[Trecho do documento]

==========

Sessões de autógrafos com jogadores, entrega de kits para pais de bebês recém-nascidos, ações em parques e principais ruas de Ponta Grossa. Um roteiro simples, parte da campanha “Atlético, Paranaense igual a você”, mas que já cria polêmica entre a torcida do Operário.
“Acho o fim da picada. Onde tem time, não deveriam ir. Vai mexer com o bicho e isso serve apenas pra criar mais um clima ruim pro Atlético. Ninguém gosta que invadam sua área”, avisa o presidente do OFEC, Carlos Iurk.
Para demarcar território, integrantes da torcida organizada Trem Fantasma prometem se encontrar em um dos pontos onde estão planejadas ações atleticanas.
“Iremos até a Rua XV, onde eles dizem que vão fazer uma concentração de torcedores. A intenção é mostrar que nossa cidade já tem time”, afirma o vice-presidente da entidade, Thiago Moro, que promete paz, mas não esconde o desconforto com o movimento atleticano.
A polêmica é parecida com a que viveu o Coritiba no dia da estreia no Paranaense 2011. Na ocasião, ao mesmo tempo em que o mascote Vô Coxa tentava cativar crianças e adolescentes pelas ruas de Ponta Grossa, ele era hostilizado por torcedores do Operário, que se organizaram pela internet.

==========

[Tarefas a realizar]
#1 No texto sobre a campanha do Atlético em Ponta Grossa, quem é apresentado como presidente do OFEC?
#2 Resuma em duas frases o texto sobre a campanha do Atlético em Ponta Grossa.
#3 Retome o texto sobre a campanha do Atlético em Ponta Grossa a partir do ponto em que ele termina.

[Trechos de um conjunto de dados]
==========

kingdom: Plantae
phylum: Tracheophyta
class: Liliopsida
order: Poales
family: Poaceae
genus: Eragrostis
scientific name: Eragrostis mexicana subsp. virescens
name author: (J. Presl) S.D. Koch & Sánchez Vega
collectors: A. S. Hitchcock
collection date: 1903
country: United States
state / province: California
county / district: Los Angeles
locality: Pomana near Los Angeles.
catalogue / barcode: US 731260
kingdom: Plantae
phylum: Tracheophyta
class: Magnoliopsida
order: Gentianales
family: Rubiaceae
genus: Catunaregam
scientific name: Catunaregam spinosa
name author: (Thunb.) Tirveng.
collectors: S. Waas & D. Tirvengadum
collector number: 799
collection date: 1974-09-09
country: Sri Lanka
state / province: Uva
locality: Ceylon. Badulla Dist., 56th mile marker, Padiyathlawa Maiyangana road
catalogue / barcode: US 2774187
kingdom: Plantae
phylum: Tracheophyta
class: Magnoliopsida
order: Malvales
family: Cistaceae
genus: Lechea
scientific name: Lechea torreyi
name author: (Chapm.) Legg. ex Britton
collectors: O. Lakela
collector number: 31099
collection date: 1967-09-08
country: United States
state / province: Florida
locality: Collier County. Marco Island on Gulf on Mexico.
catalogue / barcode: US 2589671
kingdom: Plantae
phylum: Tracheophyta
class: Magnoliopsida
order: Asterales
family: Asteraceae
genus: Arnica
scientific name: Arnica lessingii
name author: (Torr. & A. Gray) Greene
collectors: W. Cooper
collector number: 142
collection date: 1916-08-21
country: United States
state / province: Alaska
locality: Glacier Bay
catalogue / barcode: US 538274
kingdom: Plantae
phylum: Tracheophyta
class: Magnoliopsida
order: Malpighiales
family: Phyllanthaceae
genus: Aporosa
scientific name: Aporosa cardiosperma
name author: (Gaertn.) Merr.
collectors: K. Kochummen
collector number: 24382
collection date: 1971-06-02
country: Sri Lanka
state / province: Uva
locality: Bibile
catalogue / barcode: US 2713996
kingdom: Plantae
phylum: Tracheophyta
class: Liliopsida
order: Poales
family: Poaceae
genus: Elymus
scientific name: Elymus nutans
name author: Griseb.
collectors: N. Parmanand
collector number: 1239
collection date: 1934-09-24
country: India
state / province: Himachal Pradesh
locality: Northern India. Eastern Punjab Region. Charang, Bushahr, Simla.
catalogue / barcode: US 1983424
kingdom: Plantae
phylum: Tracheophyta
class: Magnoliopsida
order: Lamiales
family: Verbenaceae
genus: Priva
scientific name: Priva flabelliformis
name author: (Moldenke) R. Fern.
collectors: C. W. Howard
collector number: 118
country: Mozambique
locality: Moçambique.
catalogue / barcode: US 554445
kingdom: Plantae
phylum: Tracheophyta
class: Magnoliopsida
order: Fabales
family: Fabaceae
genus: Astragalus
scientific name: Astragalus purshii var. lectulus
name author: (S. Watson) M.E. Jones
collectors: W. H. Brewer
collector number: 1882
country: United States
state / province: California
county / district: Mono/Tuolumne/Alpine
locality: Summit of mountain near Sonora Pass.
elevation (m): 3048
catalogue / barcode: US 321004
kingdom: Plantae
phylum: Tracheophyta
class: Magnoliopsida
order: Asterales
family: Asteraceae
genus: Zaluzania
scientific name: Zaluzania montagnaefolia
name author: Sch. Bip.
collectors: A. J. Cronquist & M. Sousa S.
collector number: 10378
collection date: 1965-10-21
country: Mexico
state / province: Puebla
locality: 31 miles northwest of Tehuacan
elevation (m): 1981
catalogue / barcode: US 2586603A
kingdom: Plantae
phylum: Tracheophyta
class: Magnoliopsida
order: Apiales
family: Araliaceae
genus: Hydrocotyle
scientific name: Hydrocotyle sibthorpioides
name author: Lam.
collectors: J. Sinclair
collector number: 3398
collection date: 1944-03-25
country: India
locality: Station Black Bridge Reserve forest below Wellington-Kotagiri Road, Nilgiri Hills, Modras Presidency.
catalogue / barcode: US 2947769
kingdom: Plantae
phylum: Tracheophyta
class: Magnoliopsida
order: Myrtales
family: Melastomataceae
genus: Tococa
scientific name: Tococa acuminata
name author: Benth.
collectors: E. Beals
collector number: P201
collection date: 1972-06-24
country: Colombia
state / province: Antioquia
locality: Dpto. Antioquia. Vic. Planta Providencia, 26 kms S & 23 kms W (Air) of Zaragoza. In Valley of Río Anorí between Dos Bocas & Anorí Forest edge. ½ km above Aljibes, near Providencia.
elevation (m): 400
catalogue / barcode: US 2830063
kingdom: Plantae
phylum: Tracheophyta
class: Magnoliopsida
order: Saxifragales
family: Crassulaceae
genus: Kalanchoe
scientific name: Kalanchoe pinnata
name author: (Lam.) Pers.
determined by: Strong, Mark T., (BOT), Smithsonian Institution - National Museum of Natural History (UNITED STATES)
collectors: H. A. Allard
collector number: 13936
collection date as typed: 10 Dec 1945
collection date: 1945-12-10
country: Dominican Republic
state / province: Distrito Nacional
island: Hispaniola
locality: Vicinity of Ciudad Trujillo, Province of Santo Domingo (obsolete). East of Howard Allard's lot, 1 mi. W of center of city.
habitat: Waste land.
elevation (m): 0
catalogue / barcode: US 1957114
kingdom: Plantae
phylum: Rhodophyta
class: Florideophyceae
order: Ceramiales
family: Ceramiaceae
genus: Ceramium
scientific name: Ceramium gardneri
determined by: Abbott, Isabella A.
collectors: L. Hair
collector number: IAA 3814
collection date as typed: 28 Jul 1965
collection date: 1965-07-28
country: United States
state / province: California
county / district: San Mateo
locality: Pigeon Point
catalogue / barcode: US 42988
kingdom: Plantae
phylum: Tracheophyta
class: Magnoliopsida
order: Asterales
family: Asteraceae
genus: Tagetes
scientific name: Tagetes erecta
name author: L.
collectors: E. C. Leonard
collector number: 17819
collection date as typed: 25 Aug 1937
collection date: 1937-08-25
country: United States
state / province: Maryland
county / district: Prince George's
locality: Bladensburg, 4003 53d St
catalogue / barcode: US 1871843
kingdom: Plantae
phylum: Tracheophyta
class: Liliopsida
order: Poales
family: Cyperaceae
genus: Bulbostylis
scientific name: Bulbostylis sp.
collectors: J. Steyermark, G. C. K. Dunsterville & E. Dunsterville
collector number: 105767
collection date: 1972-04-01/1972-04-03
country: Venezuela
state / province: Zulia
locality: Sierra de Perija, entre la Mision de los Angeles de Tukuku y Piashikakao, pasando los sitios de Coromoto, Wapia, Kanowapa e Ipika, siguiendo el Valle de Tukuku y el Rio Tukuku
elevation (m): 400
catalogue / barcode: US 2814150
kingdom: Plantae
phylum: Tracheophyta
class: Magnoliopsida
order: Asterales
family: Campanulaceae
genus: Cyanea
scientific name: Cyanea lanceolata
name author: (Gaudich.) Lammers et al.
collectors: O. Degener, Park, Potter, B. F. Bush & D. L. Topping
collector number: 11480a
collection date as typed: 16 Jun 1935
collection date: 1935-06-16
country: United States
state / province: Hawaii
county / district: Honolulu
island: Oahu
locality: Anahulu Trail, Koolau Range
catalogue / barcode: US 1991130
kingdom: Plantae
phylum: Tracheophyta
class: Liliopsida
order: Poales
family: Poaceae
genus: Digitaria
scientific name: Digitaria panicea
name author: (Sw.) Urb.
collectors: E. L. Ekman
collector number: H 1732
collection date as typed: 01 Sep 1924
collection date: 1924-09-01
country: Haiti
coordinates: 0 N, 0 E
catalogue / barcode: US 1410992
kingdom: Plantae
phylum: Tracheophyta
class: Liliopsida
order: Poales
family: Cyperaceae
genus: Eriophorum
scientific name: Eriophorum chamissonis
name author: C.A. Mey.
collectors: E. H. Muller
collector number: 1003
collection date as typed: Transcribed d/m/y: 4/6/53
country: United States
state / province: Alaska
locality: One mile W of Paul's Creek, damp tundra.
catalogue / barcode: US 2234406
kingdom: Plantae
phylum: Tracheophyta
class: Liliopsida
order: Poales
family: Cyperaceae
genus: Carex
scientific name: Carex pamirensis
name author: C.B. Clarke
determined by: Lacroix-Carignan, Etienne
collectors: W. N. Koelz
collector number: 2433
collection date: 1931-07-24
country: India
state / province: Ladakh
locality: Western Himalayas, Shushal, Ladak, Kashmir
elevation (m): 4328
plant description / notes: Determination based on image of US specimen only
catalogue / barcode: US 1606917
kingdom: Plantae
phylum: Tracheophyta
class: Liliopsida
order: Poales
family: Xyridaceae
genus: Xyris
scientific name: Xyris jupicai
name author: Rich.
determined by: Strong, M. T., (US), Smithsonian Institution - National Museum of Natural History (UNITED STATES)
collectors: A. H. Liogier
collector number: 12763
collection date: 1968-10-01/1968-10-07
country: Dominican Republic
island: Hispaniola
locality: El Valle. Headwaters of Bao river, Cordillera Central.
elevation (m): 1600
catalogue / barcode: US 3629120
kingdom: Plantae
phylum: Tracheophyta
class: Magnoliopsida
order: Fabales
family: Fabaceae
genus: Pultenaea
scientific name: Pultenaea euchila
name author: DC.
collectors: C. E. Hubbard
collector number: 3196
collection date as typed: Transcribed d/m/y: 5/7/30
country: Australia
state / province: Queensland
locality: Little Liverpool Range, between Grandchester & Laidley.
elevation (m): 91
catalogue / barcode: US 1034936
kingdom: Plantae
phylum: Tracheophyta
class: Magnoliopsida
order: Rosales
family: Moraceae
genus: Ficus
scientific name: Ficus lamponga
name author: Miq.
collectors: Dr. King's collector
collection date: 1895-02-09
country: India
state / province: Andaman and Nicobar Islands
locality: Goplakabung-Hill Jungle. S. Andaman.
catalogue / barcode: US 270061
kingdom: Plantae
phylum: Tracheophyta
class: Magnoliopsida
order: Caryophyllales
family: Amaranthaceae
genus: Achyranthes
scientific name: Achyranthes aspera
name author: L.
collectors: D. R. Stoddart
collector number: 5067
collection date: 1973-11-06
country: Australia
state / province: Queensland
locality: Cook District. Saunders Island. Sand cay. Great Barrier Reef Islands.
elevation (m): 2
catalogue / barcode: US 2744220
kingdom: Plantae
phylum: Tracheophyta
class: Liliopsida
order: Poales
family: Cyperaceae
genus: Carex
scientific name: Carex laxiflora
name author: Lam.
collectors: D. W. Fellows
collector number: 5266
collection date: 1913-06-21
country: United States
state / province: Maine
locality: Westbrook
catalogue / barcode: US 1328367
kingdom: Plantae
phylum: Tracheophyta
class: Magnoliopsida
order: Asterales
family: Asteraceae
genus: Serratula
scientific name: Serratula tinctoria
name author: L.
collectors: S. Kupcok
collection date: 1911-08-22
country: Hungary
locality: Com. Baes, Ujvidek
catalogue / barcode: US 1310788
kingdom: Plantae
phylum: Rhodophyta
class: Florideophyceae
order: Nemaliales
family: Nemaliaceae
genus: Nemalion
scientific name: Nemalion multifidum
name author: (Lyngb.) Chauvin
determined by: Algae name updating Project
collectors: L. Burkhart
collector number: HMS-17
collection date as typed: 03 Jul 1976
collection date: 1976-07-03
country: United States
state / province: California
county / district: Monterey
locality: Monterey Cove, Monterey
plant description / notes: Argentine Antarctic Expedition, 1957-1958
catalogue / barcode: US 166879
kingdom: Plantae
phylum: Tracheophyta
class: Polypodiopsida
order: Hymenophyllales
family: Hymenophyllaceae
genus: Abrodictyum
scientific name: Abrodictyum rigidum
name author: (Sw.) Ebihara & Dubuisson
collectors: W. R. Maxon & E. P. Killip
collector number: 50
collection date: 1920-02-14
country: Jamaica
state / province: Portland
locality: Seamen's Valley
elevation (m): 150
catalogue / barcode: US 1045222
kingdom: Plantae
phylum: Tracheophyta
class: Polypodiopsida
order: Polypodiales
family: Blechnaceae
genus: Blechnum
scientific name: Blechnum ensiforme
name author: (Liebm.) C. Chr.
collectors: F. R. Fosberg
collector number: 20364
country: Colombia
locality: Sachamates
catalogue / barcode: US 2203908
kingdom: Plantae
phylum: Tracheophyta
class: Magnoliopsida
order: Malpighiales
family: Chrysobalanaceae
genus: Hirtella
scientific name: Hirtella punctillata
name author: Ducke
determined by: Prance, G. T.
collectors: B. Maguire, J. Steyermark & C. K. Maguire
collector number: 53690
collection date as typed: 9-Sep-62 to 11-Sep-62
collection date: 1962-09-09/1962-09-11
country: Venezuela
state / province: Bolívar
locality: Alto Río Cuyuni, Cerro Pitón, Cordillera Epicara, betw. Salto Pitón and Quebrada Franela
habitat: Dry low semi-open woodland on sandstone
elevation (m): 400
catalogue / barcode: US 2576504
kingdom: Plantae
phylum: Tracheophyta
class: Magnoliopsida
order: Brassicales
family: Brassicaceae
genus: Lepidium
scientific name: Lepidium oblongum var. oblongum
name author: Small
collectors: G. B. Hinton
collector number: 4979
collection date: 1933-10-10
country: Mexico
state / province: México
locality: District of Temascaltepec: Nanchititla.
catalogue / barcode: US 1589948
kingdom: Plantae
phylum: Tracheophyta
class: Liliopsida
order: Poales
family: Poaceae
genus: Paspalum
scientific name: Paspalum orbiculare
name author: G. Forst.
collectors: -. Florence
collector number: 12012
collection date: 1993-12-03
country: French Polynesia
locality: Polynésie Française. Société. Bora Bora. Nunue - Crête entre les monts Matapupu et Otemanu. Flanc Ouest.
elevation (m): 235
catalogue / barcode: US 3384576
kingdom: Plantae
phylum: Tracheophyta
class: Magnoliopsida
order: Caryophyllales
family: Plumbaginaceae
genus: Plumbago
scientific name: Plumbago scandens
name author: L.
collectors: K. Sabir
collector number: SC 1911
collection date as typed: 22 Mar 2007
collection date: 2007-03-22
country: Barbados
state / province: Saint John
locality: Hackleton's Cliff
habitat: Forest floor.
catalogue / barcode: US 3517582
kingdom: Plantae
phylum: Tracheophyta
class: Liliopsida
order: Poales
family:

==========

[Resultados das tarefas]
#1 Carlos Iurk.

#2 A campanha "Atlético, Paranaense igual a você" prevê sessões de autógrafos com jogadores, entrega de kits a pais de recém-nascidos e ações em parques e ruas de Ponta Grossa, o que já cria polêmica entre a torcida do Operário. Integrantes da torcida organizada Trem Fantasma prometem ir à Rua XV para mostrar que a cidade já tem time, numa polêmica parecida com a vivida pelo Coritiba na estreia do Paranaense 2011.

#3
Um dos desafios da diretoria atleticana é driblar esse tipo de confusão. “Deixamos claro que não é um movimento contra o Operário. É evidente que as pessoas torcem pelos times de suas cidades. Nós queremos apenas valorizar os atleticanos do interior”, ressalta a vice-presidente Yara Eisenbach.
Como indica o doutor em história do futebol André Capraro, do Núcleo Futebol e Sociedade da Universidade Federal do Paraná, a torcida do Operário está agindo por instinto.
“A leitura do torcedor é que à medida que essas campanhas são feitas, existe uma tentativa de retirar torcedores do time local. Ocorreria o mesmo se Corinthians ou Flamengo fizessem uma campanha em Curitiba”.